Cela renvoie notamment à la campagne The 50 Million Missing (Les 50 Millions Manquantes) menée en 2006 par l’écrivaine et activiste Rita Banerji, dénonçant que  « Plus de 50 millions de femmes indiennes ont été exterminées de manière systématique en trois générations, à travers une violence ciblée contre elles, et qui a des formes multiples: fœticides féminins à travers des avortements forcés, infanticides féminins, meurtres motivés par la dot, et crimes d’honneur. »

Le Parlement européen fait écho à cette réflexion avec sa résolution de 2013, « considérant que le généricide est un terme neutre faisant référence au massacre de masse systématique, délibéré et sélectif selon le genre de personnes appartenant à un sexe donné, et qu'il s'agit d'un problème croissant et pourtant sous-déclaré dans différents pays alors qu'il a des conséquences létales ».

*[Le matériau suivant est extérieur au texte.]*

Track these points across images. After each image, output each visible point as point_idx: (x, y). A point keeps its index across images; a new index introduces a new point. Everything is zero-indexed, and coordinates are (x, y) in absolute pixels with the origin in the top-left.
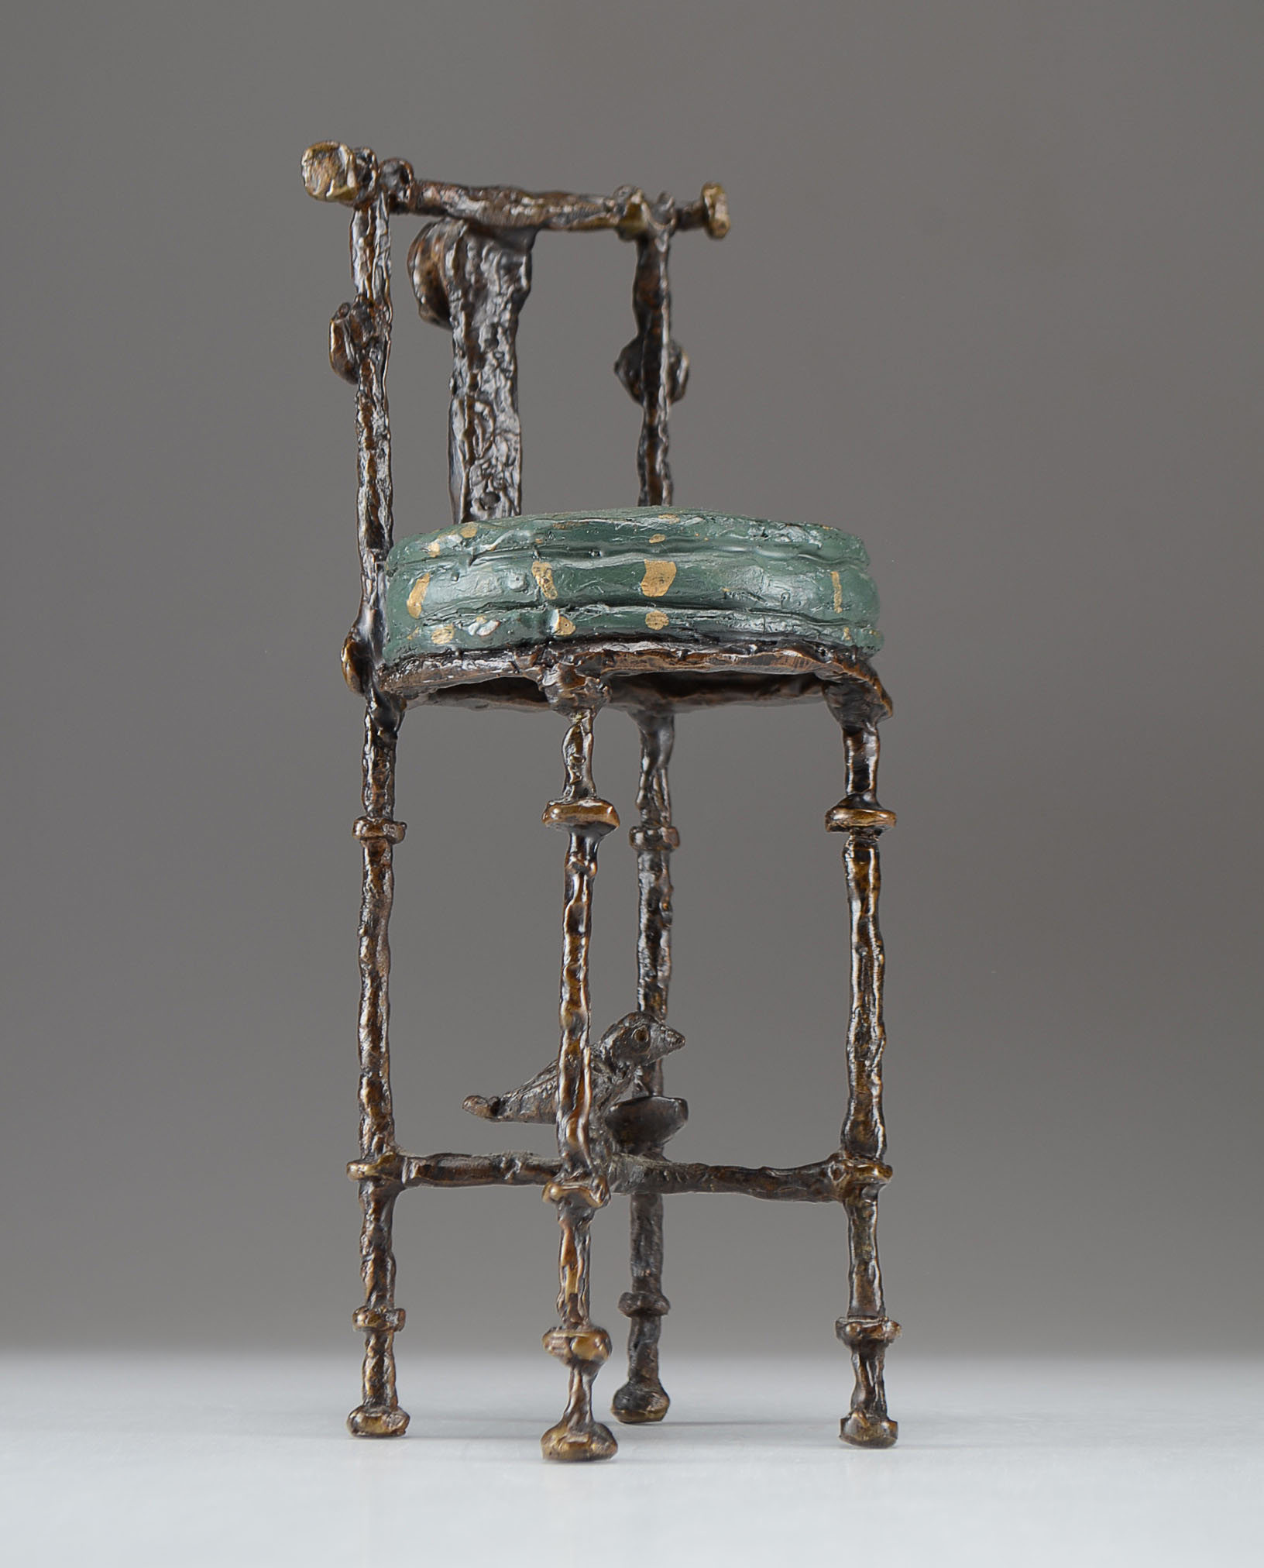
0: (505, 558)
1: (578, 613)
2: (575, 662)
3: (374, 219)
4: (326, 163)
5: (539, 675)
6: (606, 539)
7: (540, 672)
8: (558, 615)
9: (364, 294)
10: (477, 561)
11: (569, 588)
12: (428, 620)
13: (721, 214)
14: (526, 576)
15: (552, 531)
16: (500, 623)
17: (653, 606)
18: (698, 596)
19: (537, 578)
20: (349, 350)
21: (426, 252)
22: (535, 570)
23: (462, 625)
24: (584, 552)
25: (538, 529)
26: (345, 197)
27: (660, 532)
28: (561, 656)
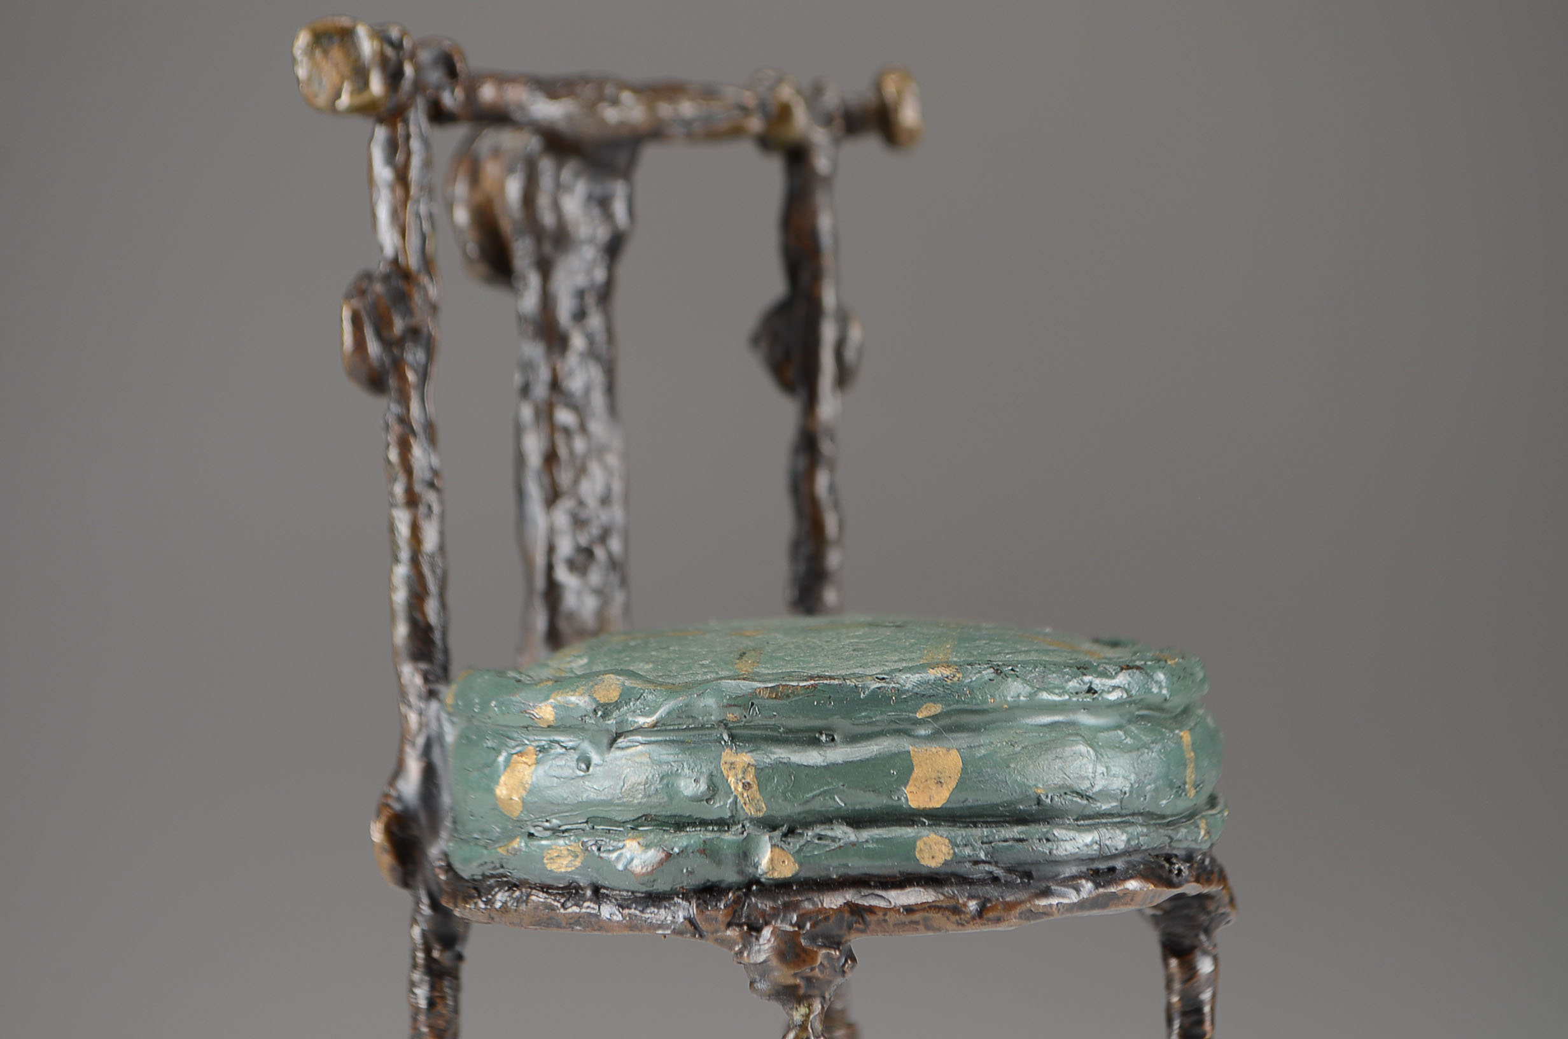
0: (673, 742)
1: (802, 842)
2: (800, 925)
3: (408, 137)
4: (336, 53)
5: (736, 943)
6: (848, 714)
7: (739, 940)
8: (769, 845)
9: (395, 262)
10: (621, 742)
11: (786, 799)
12: (535, 826)
13: (909, 115)
14: (711, 775)
15: (755, 702)
16: (669, 855)
17: (923, 824)
18: (997, 805)
19: (731, 780)
20: (373, 348)
21: (475, 177)
22: (727, 766)
23: (599, 849)
24: (807, 734)
25: (731, 697)
26: (369, 110)
27: (932, 698)
28: (775, 914)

Par ailleurs, on parle de « gendercide » en anglais (généricide en français d’après Diane Roman) et plus spécifiquement de « gynocide », notamment dans le cas de l’Inde (Jacques J. Rozenberg, 2007) ou de la Chine. Certaines féministes ont pu également l’employer pour désigner les mises à mort des femmes considérées comme sorcières. C’est la féministe Antoinette Fouque qui propose le terme, qu’elle utilise dès 1980 (dans son entretien avec Kate Millett pour Des femmes en mouvements n° 28, du 16 au 23 mai, pp. 12-15). Nous pouvons noter que l’usage du terme décroît depuis.

Au delà du sens : la connotation

Connotation

Pour Yael Mellul, « la sémantique est essentielle pour faire avancer le débat dans la société. » Le féminicide présente d’après elle l’avantage de montrer la gravité exceptionnelle de chaque meurtre, donne une impression de dureté, là où auparavant l’expression « crime passionnel » véhiculait une image romanesque, quasi-poétique, des crimes. Le terme est ainsi « extrêmement important d’un point de vue sociologique ». Mais selon Yael Mellul et d’autres spécialistes, « en droit, c’est un autre débat ».

A. Houel, P. Mercader et H. Sobota semblent notamment illustrer cette vision dans leur chapitre Le crime dit « passionnel » : une construction psychosociale*, avec le cas emblématique du meurtre de Marie Trintignant par Bertrand Cantat, où « la référence à la passion et à l'amour indique l'idéalisation de la relation violente ». Là où les « violences conjugales » mettent l’accent sur la souffrance de la victime, le « crime passionnel » le met sur la souffrance de l’auteur. De plus, la première expression semble, paradoxalement, ancrer le couple dans une banalité et un rapport de domination, là où la seconde lui confère un caractère exceptionnel, et d’amour réciproque. 

Face à l'ambiguïté de l’expression et à l’ambivalence de l’idée d’« amour fou », les autrices adoptent l’expression « crime dit “passionnel”, afin de ne pas prendre position à l’avance dans le débat ». Elles citent également Daniel Lagache (1947) qui avance l’expression « crime pseudo-passionnel » du fait « de la froideur émotionnelle et de l'importance décisive de la motivation inconsciente »

A partir d’un aperçu des différents sens auxquels le mot fémi(ni)cide peut correspondre, il est possible de mieux comprendre comment il est utilisé, façonné en tant que concept. Pour devenir un objet social qui façonne à son tour le monde dans lequel il s’inscrit.